Book 1: To Ride Pegasus

Posted by Shannon C. on January 2nd, 2006 filed in C reviews, book reviews

Well, I miscounted, so I didn’t get my 50 book challenge for last year, but oh well. I started early with finishing something at any rate.

And the year begins on a downward note because I really disliked this book. It’s basically three interconnected short stories about the founding of a Parapsychic Research Center, and the integration and acceptance of people with parapsychic gifts (or Talents) as actual members of society. It was written in 1973 and takes place at the very end of the century, and so obviously it’s quite dated as a reader coming to the book 30-some odd years later.

The story would have been much better told had someone else written it.
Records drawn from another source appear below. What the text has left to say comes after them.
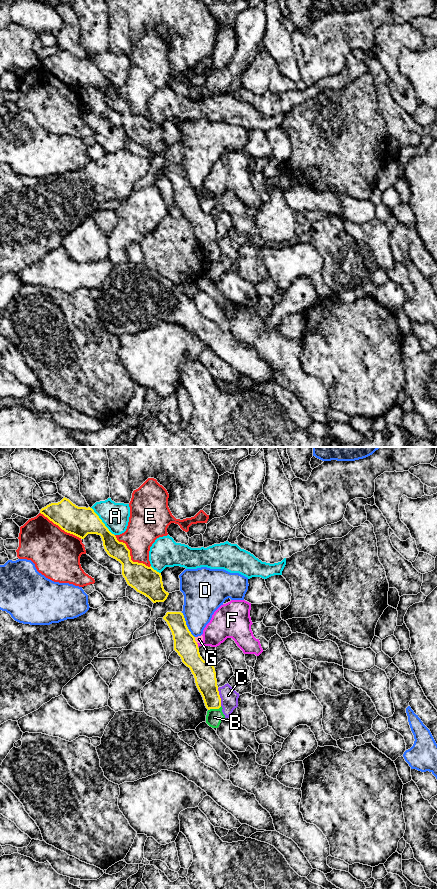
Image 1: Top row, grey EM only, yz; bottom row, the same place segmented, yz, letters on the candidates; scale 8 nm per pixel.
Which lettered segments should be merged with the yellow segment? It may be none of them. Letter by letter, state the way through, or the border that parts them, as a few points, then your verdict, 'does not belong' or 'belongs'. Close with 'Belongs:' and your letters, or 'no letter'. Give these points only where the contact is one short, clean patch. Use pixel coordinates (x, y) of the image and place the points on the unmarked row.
A: does not belong
B: border yz (221, 258), (208, 262); does not belong
C: border yz (217, 240), (221, 257); does not belong
D: does not belong
E: does not belong
F: border yz (196, 195), (198, 198); does not belong
G: border yz (194, 189), (197, 194); does not belong
Belongs: no letter

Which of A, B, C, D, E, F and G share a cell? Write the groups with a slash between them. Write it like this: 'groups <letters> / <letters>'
groups A / B C / D / E / F / G

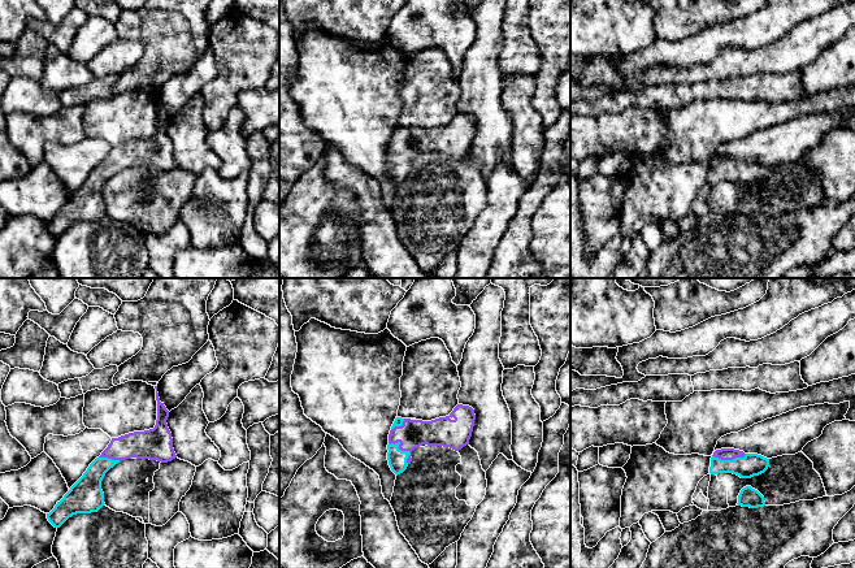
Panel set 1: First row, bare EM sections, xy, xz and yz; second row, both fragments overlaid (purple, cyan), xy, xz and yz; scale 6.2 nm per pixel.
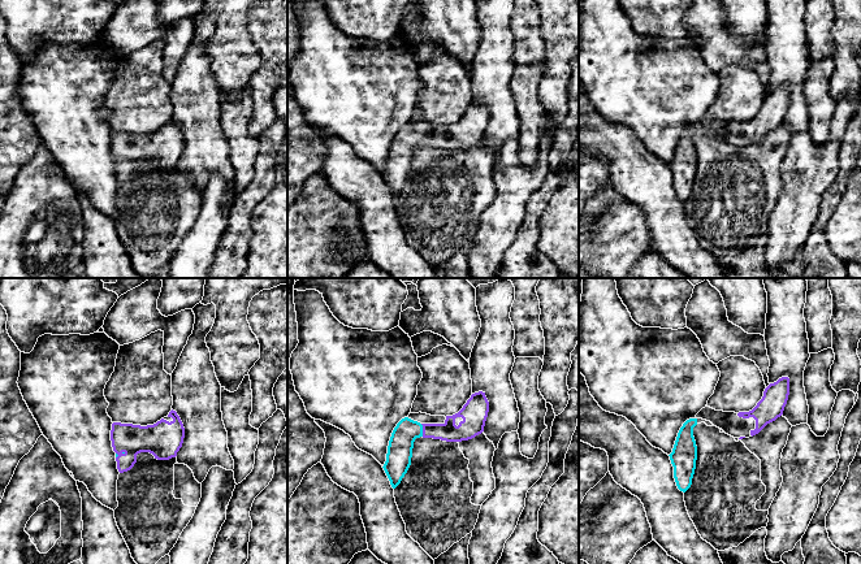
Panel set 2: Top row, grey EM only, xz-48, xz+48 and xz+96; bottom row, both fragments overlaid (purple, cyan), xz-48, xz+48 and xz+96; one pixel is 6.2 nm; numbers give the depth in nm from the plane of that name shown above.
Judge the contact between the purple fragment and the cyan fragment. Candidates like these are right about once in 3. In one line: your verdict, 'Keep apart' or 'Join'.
Join

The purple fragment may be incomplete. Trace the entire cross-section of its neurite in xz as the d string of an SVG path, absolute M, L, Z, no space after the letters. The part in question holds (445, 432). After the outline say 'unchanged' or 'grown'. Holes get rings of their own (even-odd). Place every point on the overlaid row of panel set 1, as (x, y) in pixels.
M457 404L448 416L431 421L396 417L387 445L391 471L396 476L403 473L412 461L411 452L422 445L461 450L469 445L474 420L474 409L463 404Z; grown

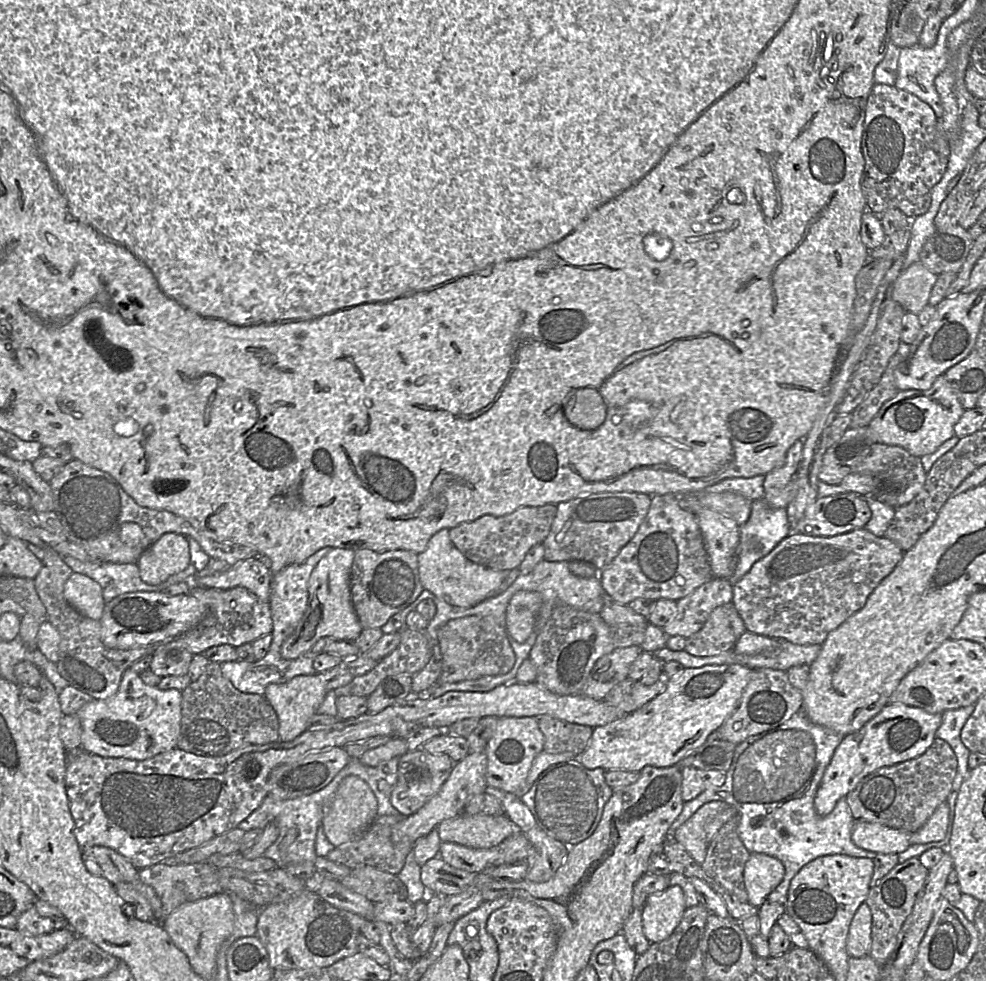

Often, I felt that with the format McCaffrey used, she did a lot more telling than showing, which is something any good writer knows to avoid. And let’s not discuss the silly, vapid creatures that McCaffrey thinks are modern women. Really, let’s not. It will cause me to go into apoplexy. Also, it’s apparently not OK for the general public to be hypocritical assholes, but McCaffrey’s talents display as much hypocrisy and assholishness. I felt that some of McCaffrey’s villains in this book raised amazingly good points that McCaffrey chose to bluster over with self-righteous moralism rather than answer definitively, which disappointed me, because I’m one of those readers that generally likes to root for the heroes, not the villains.

Overall, give this one a pass. Read Zenna Henderson instead for a much better take on the paranormally psychic.